Mother-of-three Nit, 30, once farmed Laos’s signature sticky rice in the hills. Now she works as a cleaner at the new course for $100 a month, about the same as she earned through farming, while her husband has become a builder.
“We used to work on the land, but the land in this village is being used by many people already,” she says. “Now I work in the golf course.”
The course’s South Korean managers, led by its owner, tuna tycoon Lee Gang-Pil, say there were no complaints or protests from the 800 villagers cleared from the large site before construction started in early 2009.
Sitting in their air-conditioned new clubhouse, an impressive building with a marble stairway and French chef, they say compensation money was paid to the authorities, who distributed it among local people to build new homes.
“These people were on the mountain, but we moved them to good areas and moved them all together,” says operations director Bruce Kim.
“So we gave them new possibilities and their life is better than before. Now one village is better than a city or town. The villages are outside the golf course but better than a city.”
Lee noticed the potential of the area — next to a UNESCO world heritage city with an international airport — while on holiday, and has so far risked $30 million on the venture in one of the world’s poorest countries.
As well as the 18-hole championship course, Lee is planning a hotel with conference facilities, holiday villas and another nine holes of golf, all spread over 900 hectares (2,225 acres) of the Laotian countryside.
“This is only the beginning,” Lee said during last week’s Luang Prabang Laos Open, whose $80,000 purse was a record for the country.
As the last group of golfers completed their first rounds, a small army of local women cleaners wearing traditional hats and skirts followed behind, picking up litter and repairing divots.
But because golf is new to Luang Prabang, Laos Open organisers had to bus in 50 female caddies on the bumpy, eight-hour journey from the capital Vientiane, which has five courses.
Chris Jordan, a senior official with World Sport Group, which runs the ASEAN PGA Tour, says much of the personnel and equipment had to be sourced from scratch, and was often brought in from outside.
“Doing an event for a first time in a country that’s never done an event before is quite an amazing challenge,” he admits.
“We say we need some A-boards, scoreboards, direction boards, where are we going to find them?
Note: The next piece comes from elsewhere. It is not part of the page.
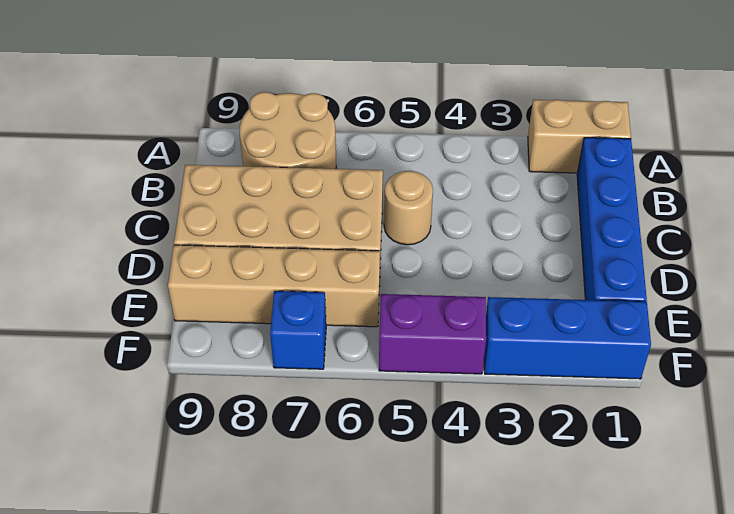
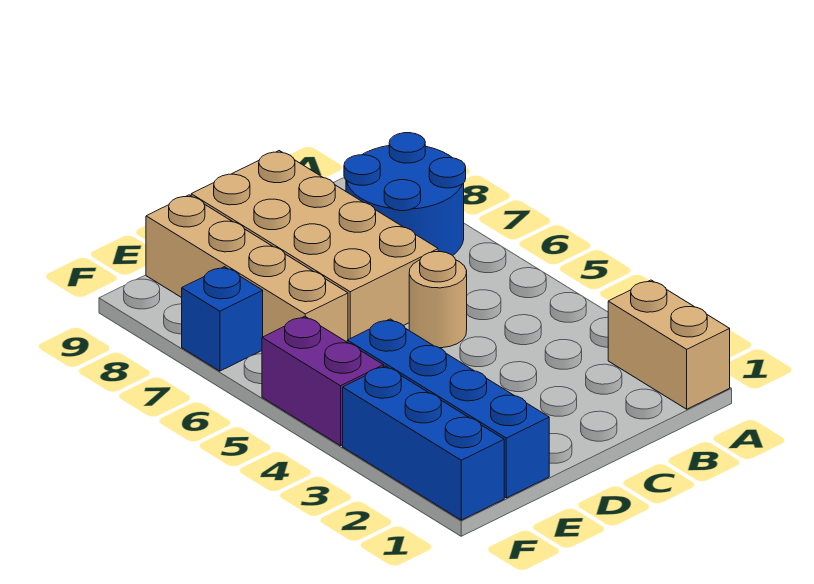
tan 2x2 round brick [240,92,336,169] -> blue 2x2 round brick [344,133,466,256]
blue 1x4 brick [577,138,647,302] -> blue 1x4 brick turned to [347,319,549,498]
And we say, ‘Well, there’s a guy in Thailand who can bring them in’. And we go through the whole list.”
He adds: “Obviously it’s been a little bit difficult at times, because of a) language; and b) they haven’t got a clue what we’re talking about. But they smile and we work it out between us. We use sign language and get on with it.”
Meanwhile nearby villagers, known for their love of loud music, were told to keep their radios down during the four-day tournament to avoid disturbing players.
In Ban Hoi Pai village, outside the fenced-off course, Chant Peng, who guesses her age at between 65 and 70, is oblivious to the big event nearby. She has little idea about this new, foreign sport.
“I don’t know anything about it,” says Chant, weaving clothes on a loom in her dirt yard, while a plump chicken sits under an upturned basket. “The ball looks like an egg.”